Calder le ofreció té y encendió la caldera, pues llovía de nuevo. El lienzo ya no estaba en la ventana, la habían reparado esa misma mañana.

Le dejó el platito con la taza rosa en las manos, cuando ella alzó la mirada.

—No debí llegar así… lo siento.

—No, por favor, Rembrandt. Puedes venir aquí cuando lo necesites. ¿Quieres hablar?

—Es… Peter.

—Oh —tomó un sorbo de su té, y ella lo imitó, cerrando los ojos y disfrutando el té.

Calder tomó un panecillo de los que había llevado a la mesa de café. Y ella comenzó a hablar.

Le contó que se fue de su apartamento, el que compartía con Peter y un amigo llamado Hector. Peter le gritó y peleó con Hector, pues llegó exigiéndole a Rembrandt que no volviera a salir de casa a encontrarse con nadie. Hector se lo llevó a hablar con él en un bar cercano, dándole tiempo a ella para tomar sus cosas y largarse.

—¿Fue por mi culpa?

—No quiero que piense eso. Eso ayudó, pero…

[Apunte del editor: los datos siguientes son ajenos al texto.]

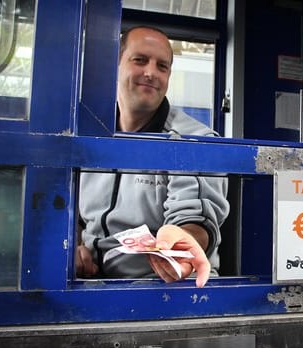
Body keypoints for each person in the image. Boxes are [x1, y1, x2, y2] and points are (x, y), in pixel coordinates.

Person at [75, 26, 229, 288]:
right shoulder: (87, 135)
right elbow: (71, 214)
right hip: (90, 285)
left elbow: (195, 220)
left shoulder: (192, 140)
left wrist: (181, 240)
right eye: (140, 60)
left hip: (162, 289)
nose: (151, 73)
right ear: (116, 64)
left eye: (162, 66)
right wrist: (75, 248)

—Lo siento mucho, Rembrandt. No tenía idea y…

—No lo sienta—dijo con una pequeña sonrisa—. Estoy contenta. Sólo tenía a Hector como apoyo. Pero Peter suele ser muy convincente cuando se lo propone… esperaba que Hector se pusiera de su lado al regresar.

—Eso es horrible.

—No, doctor, ya no. La verdad es que… me siento bien. Podré trabajar más tranquila. Ahora tengo que buscar un sitio dónde quedarme.

—No digas tonterías, Rembrandt. Puedes quedarte aquí.

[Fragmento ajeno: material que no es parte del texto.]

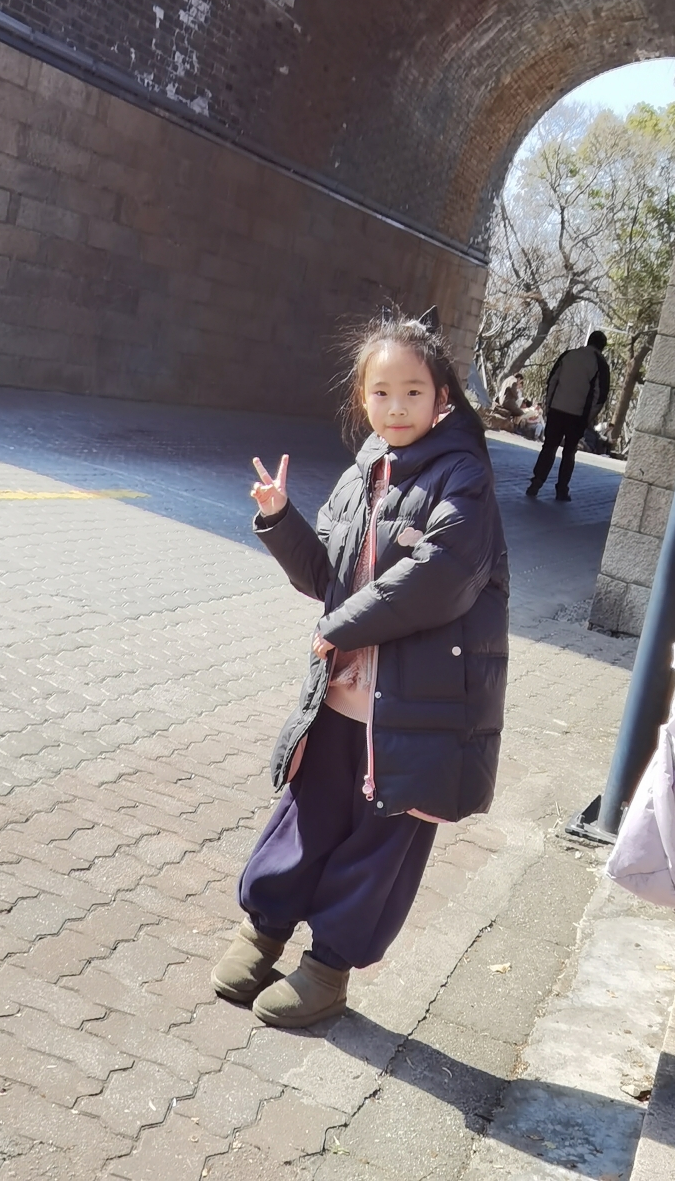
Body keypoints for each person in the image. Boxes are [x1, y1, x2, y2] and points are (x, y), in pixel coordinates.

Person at [210, 314, 510, 1028]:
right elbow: (327, 579)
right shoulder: (360, 474)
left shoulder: (465, 476)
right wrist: (281, 521)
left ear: (442, 396)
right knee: (306, 817)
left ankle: (327, 971)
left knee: (378, 845)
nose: (396, 407)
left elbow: (443, 577)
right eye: (381, 392)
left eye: (413, 391)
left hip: (420, 711)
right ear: (361, 397)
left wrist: (339, 628)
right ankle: (263, 932)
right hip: (343, 697)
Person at [525, 331, 610, 501]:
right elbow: (600, 397)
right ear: (602, 347)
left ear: (589, 341)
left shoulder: (569, 355)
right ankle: (562, 489)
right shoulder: (600, 364)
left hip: (557, 409)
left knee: (549, 447)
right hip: (578, 415)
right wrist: (588, 417)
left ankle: (536, 483)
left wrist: (549, 405)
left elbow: (552, 381)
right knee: (569, 452)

—¿Y pedirle que duerma en el diván, porque no me dejaría a mí dormir allí? —tuvo que enfrentarse a sus ojos, abiertos y muy decididos— Por supuesto que no.

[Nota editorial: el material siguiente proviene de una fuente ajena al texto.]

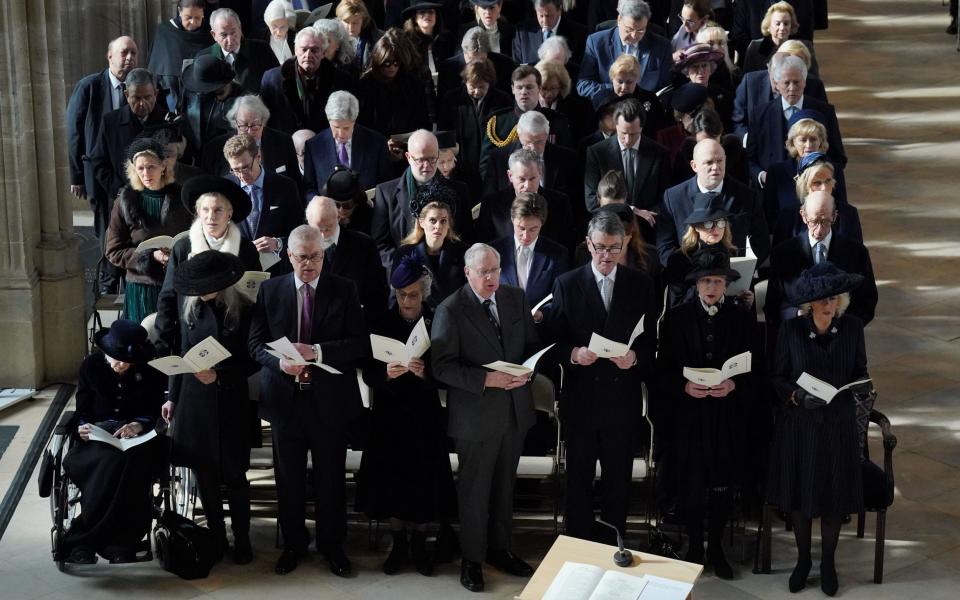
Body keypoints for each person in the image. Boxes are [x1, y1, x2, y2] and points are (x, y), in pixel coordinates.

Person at [249, 224, 368, 576]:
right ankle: (294, 544)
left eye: (316, 256)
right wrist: (280, 362)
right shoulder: (270, 291)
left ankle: (332, 546)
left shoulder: (344, 290)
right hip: (286, 401)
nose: (309, 264)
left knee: (331, 478)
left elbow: (359, 344)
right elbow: (255, 345)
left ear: (324, 254)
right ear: (289, 256)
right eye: (302, 257)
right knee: (289, 479)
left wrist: (315, 352)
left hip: (329, 401)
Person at [432, 243, 540, 593]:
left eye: (495, 270)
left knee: (504, 488)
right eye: (484, 272)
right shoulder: (451, 309)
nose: (492, 277)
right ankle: (472, 559)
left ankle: (500, 549)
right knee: (475, 491)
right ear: (467, 273)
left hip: (513, 411)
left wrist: (529, 371)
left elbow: (531, 347)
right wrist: (485, 379)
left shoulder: (515, 298)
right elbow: (442, 366)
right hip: (476, 418)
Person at [546, 211, 658, 545]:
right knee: (578, 481)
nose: (606, 256)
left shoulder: (640, 284)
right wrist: (573, 355)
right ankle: (577, 548)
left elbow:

Le agradaba saber que ella sabía que la trataría bien en su estancia.

—¿Y entonces?

—Tal vez me vaya a Bolonia, mi familia es de allí.

—Eso sería lo ideal. Estarías a salvo…

Rembrandt dejó su sorbo de té a medias.

—No me voy a ir ahora. Quería ayudarlo con esto. Con…

—No, no me ayudarás. Y-

—Además… no tengo el dinero para irme.

Calder quiso decirle que no se permitiría tener un ayudante o compañero de nuevo, pero Rembrandt parecía inflexible como una torre.

Ella miró alrededor, y notó la mesa de dibujo, limpia y plegada a un lado del comedor. Y tres lienzos sin terminar junto a la mesa.

—Usted no la usa ¿verdad?

—No, era de Teresa.

—Ah…

Rembrandt se acordó cómo Calder huyó por la pregunta del estudiante, y la respuesta de él.

—No éramos pareja, por si te lo preguntas.

—No, no quería decir… —se sonrojó. Claro que ella quería preguntarle algo así, pero no tenía ni idea de cómo hacerlo sin parecer entrometida.

—No te preocupes. Ella estudió periodismo conmigo, y le gustaba mi apartamento, decía que tenía buena luz. La verdad ni siquiera éramos buenos amigos —suspiró, recordando tantas discusiones—. Era un tedio, no sabía mantener la compostura en casi ninguna parte, se reía muy fuerte, era una escandalosa y…

Se detuvo, sintiéndose estúpido. Rembrandt lo miraba muy curiosa.

—Es… lo siento, no voy a fastidiarte con eso.

—No lo hace, doctor.

 Sanz le había recomendado desahogarse de vez en cuando con amigos, pero él había decidido que era más fácil ahogarse en alcohol.